Here we save the weights, and prepare 10 mnist samples, whose labels ranging from 0 to 9 to a pickle file, which could be used later to initiate ROM in FPGA.



In [80]:

    
import pickle
# trained binary weights
res = BW_fc.eval()
alpha = np.abs(res).sum(0).sum(0).sum(0) / res[:,:,:,0].size
BW = np.sign(res)
BW = np.squeeze(BW, axis=(0, 1))
BW = BW.T
BW[BW==-1] = 0

# mnist samples ranging from label 0 to 9
imgs = [mnist.test.images[3], mnist.test.images[2], mnist.test.images[208], mnist.test.images[811], mnist.test.images[1140], 
       mnist.test.images[102], mnist.test.images[814], mnist.test.images[223],mnist.test.images[128], mnist.test.images[214]]
imgs = np.vstack(imgs)
imgs[imgs==-1]=0

weights_int16 = np.zeros((10, 16), dtype=np.uint16)
for index in range(10):
    for i in range(16):
        for j in range(15):
            weights_int16[index, i] += BW[index, 16 * i + j]
            weights_int16[index, i] = np.left_shift(weights_int16[index, i], 1)
        weights_int16[index, i] += BW[index, 16 * i + 15]

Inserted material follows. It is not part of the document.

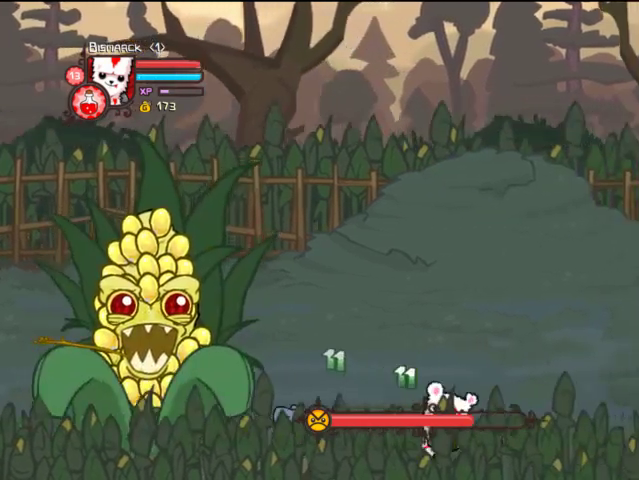
{"buttons": ["DPAD_RIGHT"], "left_stick": "center", "right_stick": "center", "events": [[167, "TRIANGLE", "up"]]}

imgs_int16 = np.zeros((10, 16), dtype=np.uint16)
for index in range(10):
    for i in range(16):
        for j in range(15):
            imgs_int16[index, 15-i] += imgs[index, 16 * (15 - j) + i]
            imgs_int16[index, 15-i] = np.left_shift(imgs_int16[index, 15-i], 1)
        imgs_int16[index, 15-i] += imgs[index, 16 * 0 + i]
        
pickle.dump({'imgs':imgs, 'weights': BW, 'alpha':alpha, 
             'imgs_int16':imgs_int16, 'weights_int16':weights_int16}, open( "BNN.pkl", "wb" ))

Simulate on CPU

The following code simulates the computation on FPGA on CPU.



In [27]:

    
import matplotlib.pyplot as plt
%matplotlib inline
def dis_img(imgs, index):
    img = imgs[index, :]
    img = np.reshape(img, [16, 16])
    plt.imshow(img, cmap='gray')
    plt.show()



In [81]:

    
for img_index in range(10):
    res = []
    for i in range(10):
        kk = np.logical_not(np.logical_xor(imgs[img_index, :], BW[i, :].T))
        pop_count = np.sum(kk)
        res.append(pop_count)
    plt.subplot(2, 5, img_index + 1)
    img = np.reshape(imgs[img_index, :], [16, 16])
    plt.imshow(img, cmap='gray')
    plt.axis('off')
    plt.title("Pred: " + str(np.argmax(res, axis=0)))
plt.show()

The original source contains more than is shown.